As razões para o início desse uso são variadas, embora consigamos relacioná-las. O divertimento, a necessidade de entrosamento em grupos e a fuga de conflitos afetivos e familiares são os principais. Logo, a droga surge em um momento inicial enquanto socializadora. As consequências desse uso, porém, parecem ser unânimes nas trajetórias de vida, provocando afastamento dos vínculos e a ida para as ruas. Tomé, porém, ressalta: "Essas duas casas que eu tenho lá foi construída com dinheiro de droga. Pelo menos uma coisa boa. E o aluguel vai pra minha filha, dessas duas casas. E minha irmã também tá lá, tem duas casas" (Tomé). Tal fala sinaliza as contradições em torno das drogas na vida desses sujeitos e da própria organização social. Ou seja, a mesma droga que pretensamente "destrói" - inclusive no ponto de vista dos entrevistados -, é a mesma que, frente às mazelas da pobreza no capital, podem possibilitar arranjos de vida mais dignos do ponto de vista econômico.
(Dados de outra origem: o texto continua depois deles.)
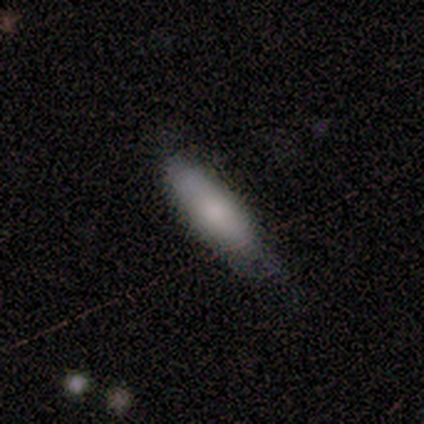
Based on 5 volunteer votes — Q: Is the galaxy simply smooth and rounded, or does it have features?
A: smooth — 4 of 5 (80%).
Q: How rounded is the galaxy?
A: in between — 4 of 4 (100%).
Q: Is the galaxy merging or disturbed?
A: none — 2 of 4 (50%, tied with minor disturbance).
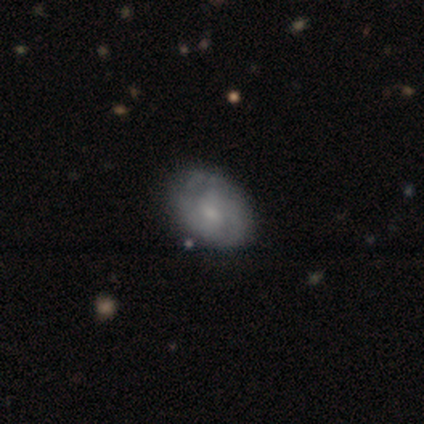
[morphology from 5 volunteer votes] featured or disk 100%, smooth 0%, star or artifact 0%. Down the decision tree: edge-on disk — no (100%); bar — no (60%); spiral arms — yes (80%); spiral arm count — can't tell (75%); spiral winding — tight (50%, tied with medium); bulge size — small (80%); merging — none (80%).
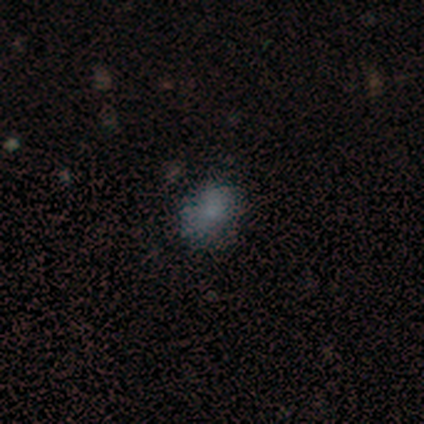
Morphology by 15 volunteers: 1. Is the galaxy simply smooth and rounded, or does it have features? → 73% smooth, 13% featured or disk, 13% star or artifact.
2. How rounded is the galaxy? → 64% in between, 36% round, 0% cigar-shaped.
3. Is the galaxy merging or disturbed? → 100% none, 0% minor disturbance, 0% major disturbance, 0% merger.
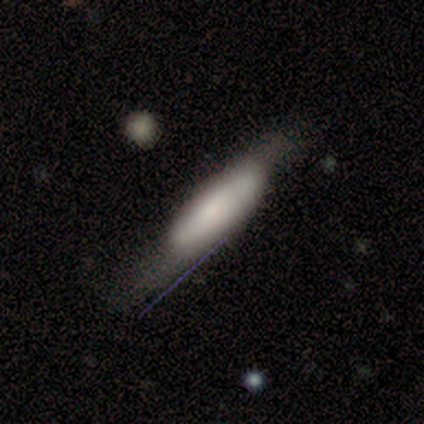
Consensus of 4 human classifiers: Overall: smooth (100%). How rounded: cigar-shaped (75%). Merging: none (50%, tied with minor disturbance).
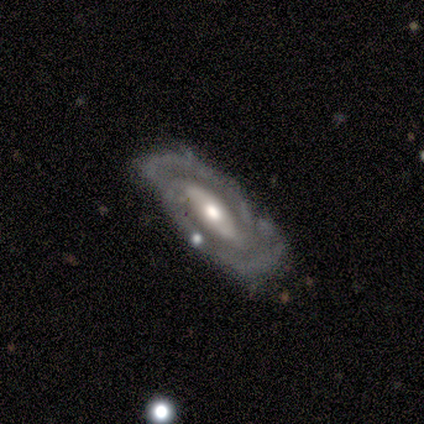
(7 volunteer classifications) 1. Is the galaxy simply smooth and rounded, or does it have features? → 100% featured or disk, 0% smooth, 0% star or artifact.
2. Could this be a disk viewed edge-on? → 100% no, 0% yes.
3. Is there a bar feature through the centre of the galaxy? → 57% no, 29% weak, 14% strong.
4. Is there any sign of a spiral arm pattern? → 71% yes, 29% no.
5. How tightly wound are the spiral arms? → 60% tight, 20% medium, 20% loose.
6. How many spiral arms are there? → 80% 2, 20% can't tell, 0% 1, 0% 3, 0% 4, 0% more than 4.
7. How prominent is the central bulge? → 57% small, 43% moderate, 0% dominant, 0% large, 0% none.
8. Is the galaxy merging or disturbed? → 57% none, 43% minor disturbance, 0% major disturbance, 0% merger.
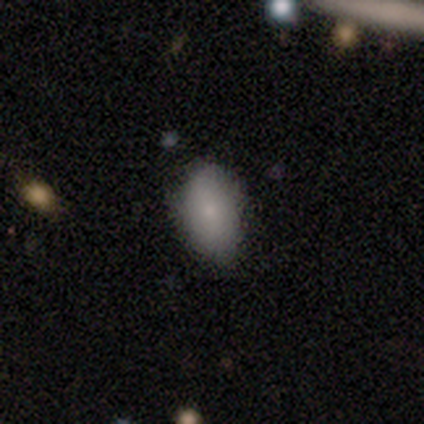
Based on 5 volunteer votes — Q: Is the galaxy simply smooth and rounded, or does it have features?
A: smooth — 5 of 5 (100%).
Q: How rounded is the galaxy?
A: in between — 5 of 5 (100%).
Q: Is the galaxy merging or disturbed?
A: none — 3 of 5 (60%).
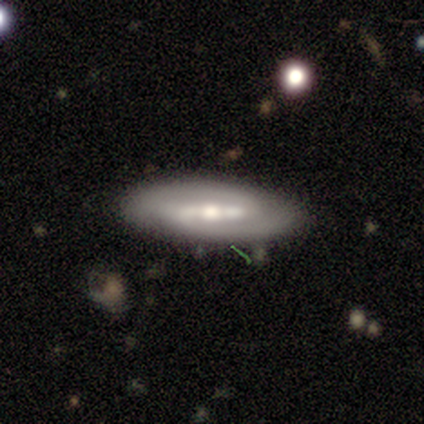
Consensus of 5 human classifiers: Smooth or featured?
  - featured or disk: 100% *
  - smooth: 0%
  - star or artifact: 0%
Edge-on disk?
  - no: 60% *
  - yes: 40%
Bar?
  - strong: 67% *
  - weak: 33%
  - no: 0%
Spiral arms?
  - yes: 100% *
  - no: 0%
Spiral winding?
  - medium: 67% *
  - tight: 33%
  - loose: 0%
Spiral arm count?
  - 2: 67% *
  - 1: 33%
  - 3: 0%
  - 4: 0%
  - more than 4: 0%
  - can't tell: 0%
Bulge size?
  - small: 67% *
  - moderate: 33%
  - dominant: 0%
  - large: 0%
  - none: 0%
Merging?
  - none: 100% *
  - minor disturbance: 0%
  - major disturbance: 0%
  - merger: 0%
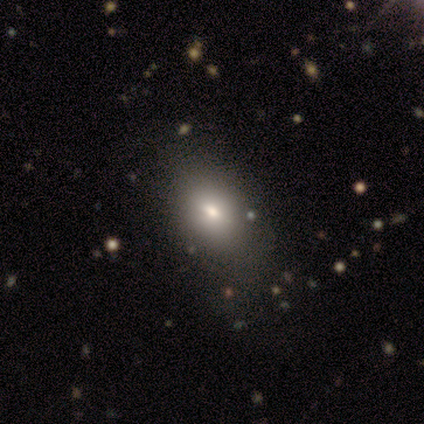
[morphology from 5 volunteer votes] smooth-or-featured: smooth: 100% | featured or disk: 0% | star or artifact: 0%
  how-rounded: round: 60% | in between: 40% | cigar-shaped: 0%
  merging: none: 80% | minor disturbance: 20% | major disturbance: 0% | merger: 0%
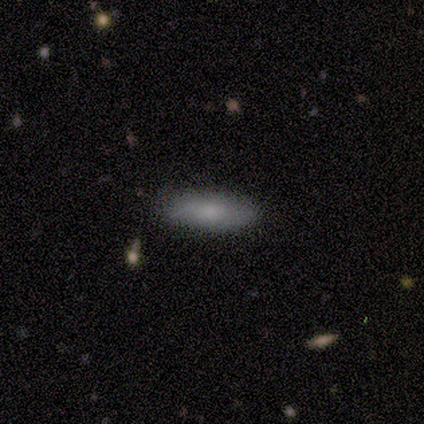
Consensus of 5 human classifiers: A smooth galaxy with no disk features (100%) that is in between round and cigar-shaped (60%).

Vote fractions:
- Smooth or featured? smooth: 100% / featured or disk: 0% / star or artifact: 0%
- How rounded? in between: 60% / cigar-shaped: 40% / round: 0%
- Merging? none: 100% / minor disturbance: 0% / major disturbance: 0% / merger: 0%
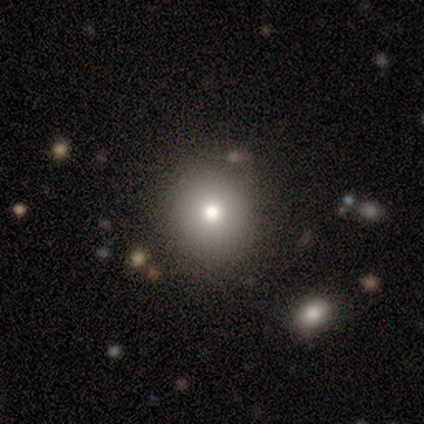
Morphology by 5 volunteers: Smooth or featured? 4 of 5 (80%) said smooth. How rounded? 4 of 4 (100%) said round. Merging? 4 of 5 (80%) said none.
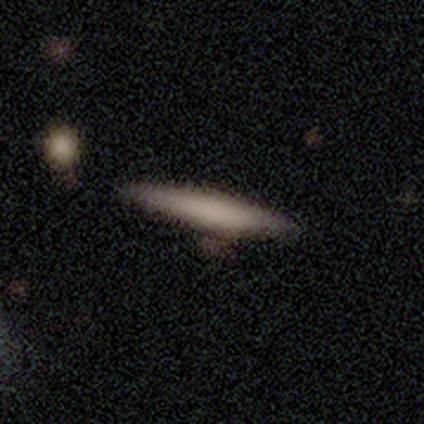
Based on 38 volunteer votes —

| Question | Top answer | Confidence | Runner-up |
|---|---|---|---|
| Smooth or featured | smooth | 63% | featured or disk (37%) |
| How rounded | cigar-shaped | 88% | in between (12%) |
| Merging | none | 84% | minor disturbance (16%) |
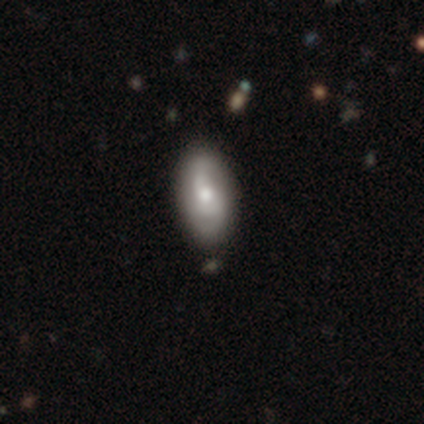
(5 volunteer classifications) Smooth or featured?
  - featured or disk: 60% *
  - smooth: 20%
  - star or artifact: 20%
Edge-on disk?
  - no: 100% *
  - yes: 0%
Bar?
  - no: 67% *
  - weak: 33%
  - strong: 0%
Spiral arms?
  - yes: 67% *
  - no: 33%
Spiral winding?
  - tight: 50% * (tied)
  - loose: 50% * (tied)
  - medium: 0%
Spiral arm count?
  - 2: 50% * (tied)
  - 3: 50% * (tied)
  - 1: 0%
  - 4: 0%
  - more than 4: 0%
  - can't tell: 0%
Bulge size?
  - large: 67% *
  - moderate: 33%
  - dominant: 0%
  - small: 0%
  - none: 0%
Merging?
  - none: 75% *
  - minor disturbance: 25%
  - major disturbance: 0%
  - merger: 0%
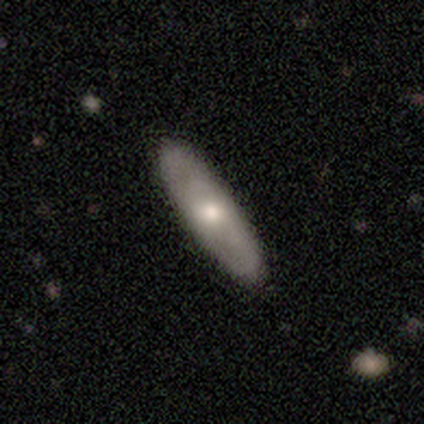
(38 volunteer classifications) A smooth galaxy with no disk features (61%) that is cigar-shaped (61%). Merging: none (89%).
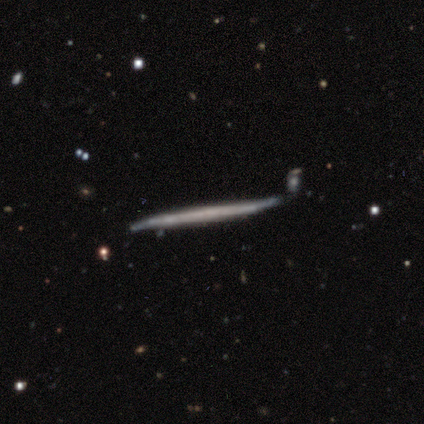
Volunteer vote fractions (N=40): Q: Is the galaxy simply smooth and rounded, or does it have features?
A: featured or disk — 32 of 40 (80%).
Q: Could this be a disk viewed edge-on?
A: yes — 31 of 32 (97%).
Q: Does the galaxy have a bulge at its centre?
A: none — 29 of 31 (94%).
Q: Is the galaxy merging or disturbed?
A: none — 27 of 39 (69%).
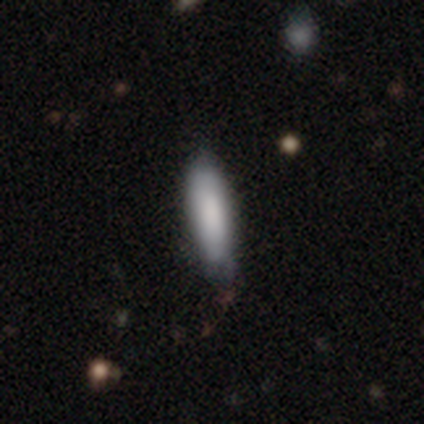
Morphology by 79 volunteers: type=smooth (82%); roundness=cigar-shaped (71%); merging=none (43%).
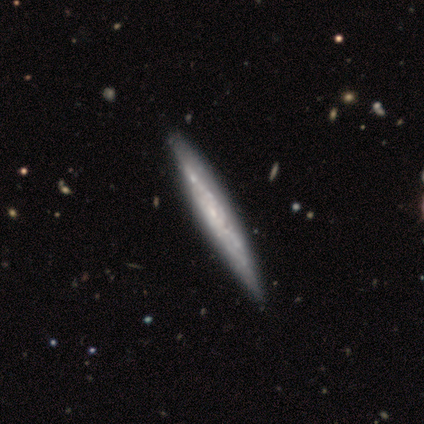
smooth-or-featured: featured or disk: 100% | smooth: 0% | star or artifact: 0%
  disk-edge-on: yes: 60% | no: 40%
    edge-on-bulge: rounded: 67% | none: 33% | boxy: 0%
  merging: none: 60% | minor disturbance: 40% | major disturbance: 0% | merger: 0%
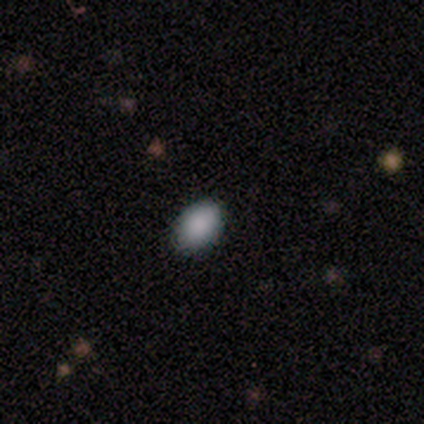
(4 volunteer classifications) A smooth galaxy with no disk features (100%) that is in between round and cigar-shaped (100%).

Vote fractions:
- Smooth or featured? smooth: 100% / featured or disk: 0% / star or artifact: 0%
- How rounded? in between: 100% / round: 0% / cigar-shaped: 0%
- Merging? none: 75% / minor disturbance: 25% / major disturbance: 0% / merger: 0%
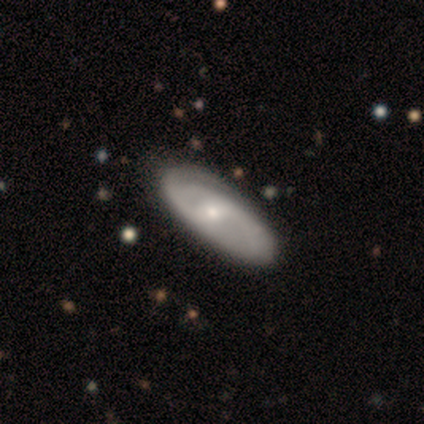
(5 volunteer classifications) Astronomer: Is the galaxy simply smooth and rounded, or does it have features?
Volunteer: featured or disk — 100%.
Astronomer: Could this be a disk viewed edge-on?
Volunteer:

As razões atuais para o uso, dessa maneira, não se encontram na busca de prazer pela droga, e sim pelos sintomas de abstinência ou, novamente, para se esquecerem dos conflitos e revoltas gerados, segundo eles, pelo próprio uso da droga, como em um ciclo vicioso: "Esquecer ex mulher, esquecer tudo que eu perdi, esquecer da vida" (Marcos). Aqui também aparecem justificativas de cunho culpabilizantes, pautadas em características individuais:

Fraqueza. O cara é fraco, assim, de repente, um pedacinho de pedra, 'toma aqui, Tiago, um pedacinho de pedra'. É só colocar aquela porcaria na minha boca. Ai os meus pensamentos são outros, meu batimento cardíaco é outro, minha ansiedade é mais, minha revolta é mais com as coisas. De não aceitar a situação que tá, já começo a ficar mais revoltado, né. (Tiago)

O discurso religioso/espiritualista, nesse sentido, aparece como central na constituição da história de vida seja para justificar uma postura resignada perante a situação de vulnerabilidades, ou para encontrar possibilidades de saída dela. Logo, buscam no divino a mudança concreta. As religiões neopentecostais e a católica são preponderantes nos discursos, bem como a ida a Comunidades Terapêuticas de designação religiosa. A associação entre fatalismo e religião é bem demonstrada por Martín-Baró (2017). O fatalismo, assim, pode ser classificado como "comportamentos de conformismo e resignação diante de qualquer circunstância" (Martin-Baró, 2017, p. 175) e é definido por três ideias: a de que toda a vida está destinada desde o nascimento, sem que as individualidades pesem no processo; a de que a vida é definida por forças alheias; e tem a religião como marco de referência. Essas ideias reverberam nos sentimentos de resignação, aceitação do destino e de sofrimento enquanto afetos dignos e nos comportamentos de conformismo, submissão, passividade e presentismo. Assim, o fatalismo adquire status de força natural e a histórica e se converte em ideologia no sentido em que sua aceitação pelas classes oprimidas conduz à manutenção da ordem social opressiva. No entanto, Costa e Mendes (2020) alertam para a natureza dialética do fatalismo, afirmando que os processos de resistência e revolta estão presentes em tal dialética. Porém, em seu caráter individualista ou coletivo, os processos de revolta não têm sido capazes de alcançar caráter insurgente e de ruptura da ordem, com as respostas institucionais se voltando contra os indivíduos "revoltosos" em forma de extermínio, criminalização ou mais apassivamento. Logo, trata-se da necessidade de um fatalismo da ordem ao invés dos sujeitos.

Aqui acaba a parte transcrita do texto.